By Matt Tracy
(Reuters) – A number of U.S. banks saw continued pain in the third quarter on delinquent commercial real estate (CRE) loans in their portfolios, as stress in the sector persists.
Building owners that borrowed money to finance their properties are being squeezed by high interest rates and vacant offices as workers opt to work from home. Weak demand for offices could trigger a wave of borrowers to default on their loans and put pressure on banks and other lenders, which are hoping to avoid selling loans at significant discounts.
As a result, banks recorded continued provisions for credit losses and charge-offs from the previous quarter, driven by their non-performing (NPL), or delinquent, CRE loans.
“This is going to go on for at least a year, where NPLs continue to rise, followed by charge-offs – it’s going to be really ugly,” said Rebel Cole, a finance professor at Florida Atlantic University.
I’m sure that banks are trying to avoid selling their worst properties because that’s going to force them to take a larger write-off, and because every property that’s sold becomes a comparable sale for the appraisers that value the properties. “
In its third quarter earnings release, Morgan Stanley noted it set aside $134 million for credit losses. Similar to the $161 million it set aside in the second quarter, the bank noted this was due to “deteriorating conditions in the commercial real estate sector.”
Other banks’ earnings in the past week showed similar challenges facing CRE holdings. On Tuesday, Goldman Sachs disclosed that it had reduced its exposure to office-related CRE holdings by roughly 50% this year.

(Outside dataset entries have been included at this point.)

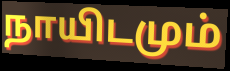
நாயிடமும்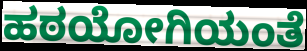
ಹಠಯೋಗಿಯಂತೆ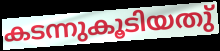
കടന്നുകൂടിയതു്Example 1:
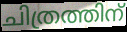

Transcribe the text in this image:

ചിത്രത്തിന്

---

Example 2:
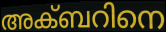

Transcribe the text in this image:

അക്ബറിനെ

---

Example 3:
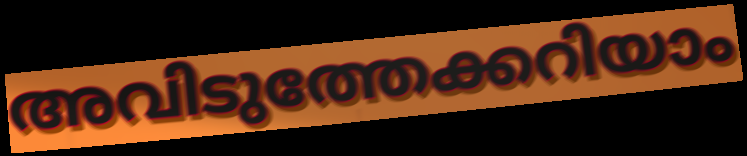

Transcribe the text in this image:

അവിടുത്തേക്കറിയാം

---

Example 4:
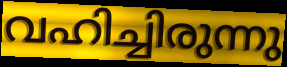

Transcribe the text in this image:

വഹിച്ചിരുന്നു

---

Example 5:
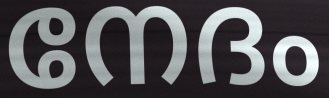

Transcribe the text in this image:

നേദം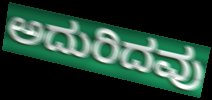
ಅದುರಿದವು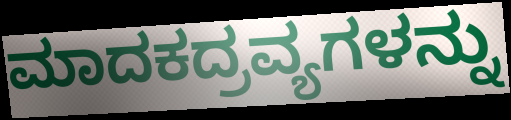
ಮಾದಕದ್ರವ್ಯಗಳನ್ನು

Bank of America on Tuesday reported its non-performing loans, or those with at least 90 days of payments past due, increased to nearly $5 billion in the third quarter from $4.27 billion in the second quarter, due largely to its CRE portfolio.

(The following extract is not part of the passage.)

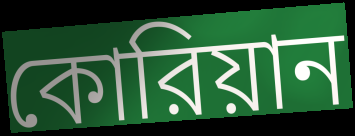
কোরিয়ানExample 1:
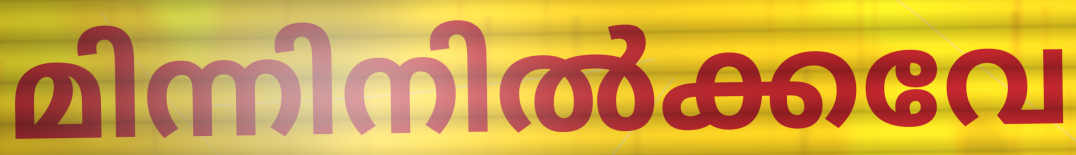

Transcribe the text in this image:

മിന്നിനിൽക്കവേ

Borrowers have struggled to refinance their CRE loans as property values have declined and interest costs have risen. Some $20 billion of office commercial mortgage-backed securities, which bundle together individual loans, mature in 2023, according to real estate data provider Trepp.

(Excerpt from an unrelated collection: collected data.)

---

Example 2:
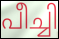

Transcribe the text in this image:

പീച്ചി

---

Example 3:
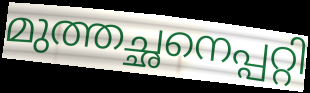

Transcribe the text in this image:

മുത്തച്ഛനെപ്പറ്റി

Regulators have kept a close eye on banks’ CRE risk. While bigger banks such as JPMorgan and Goldman Sachs have relatively less exposure to CRE, smaller regional banks have greater exposure that have posed challenges, according to research from JPMorgan and Citigroup.
Small banks hold 4.4 times more exposure to CRE loans than their larger peers, JPMorgan found earlier this year. Citigroup found that regional or smaller lenders hold 70% of CRE loans.
“A lot of these big banks benefit from all of these different business lines,” said Mayra Rodriguez Valladares, a bank and capital markets risk consultant. “Whereas once you start being regional and once you start being a community bank, there isn’t all of that business diversity.”
Wells Fargo saw an increase in net charge-offs on its CRE portfolio compared to previous quarters. On Oct. 13, the bank reported $93 million in net CRE loan charge-offs, compared with $79 million in the second quarter and $17 million in the first.
In addition, the bank’s allowance for credit losses increased $333 million in the third quarter driven primarily by CRE. It saw a $1.3 billion increase in its office CRE nonaccrual loans.
On Oct. 13, PNC reported its non-performing CRE loan balance more than doubled to $723 million in the third quarter from $350 million in the second quarter.
“While overall credit quality remains strong across our portfolio, the pressures we anticipated within the commercial real estate office sector have begun to materialize,” PNC Chief Financial Officer Robert Reilly told analysts.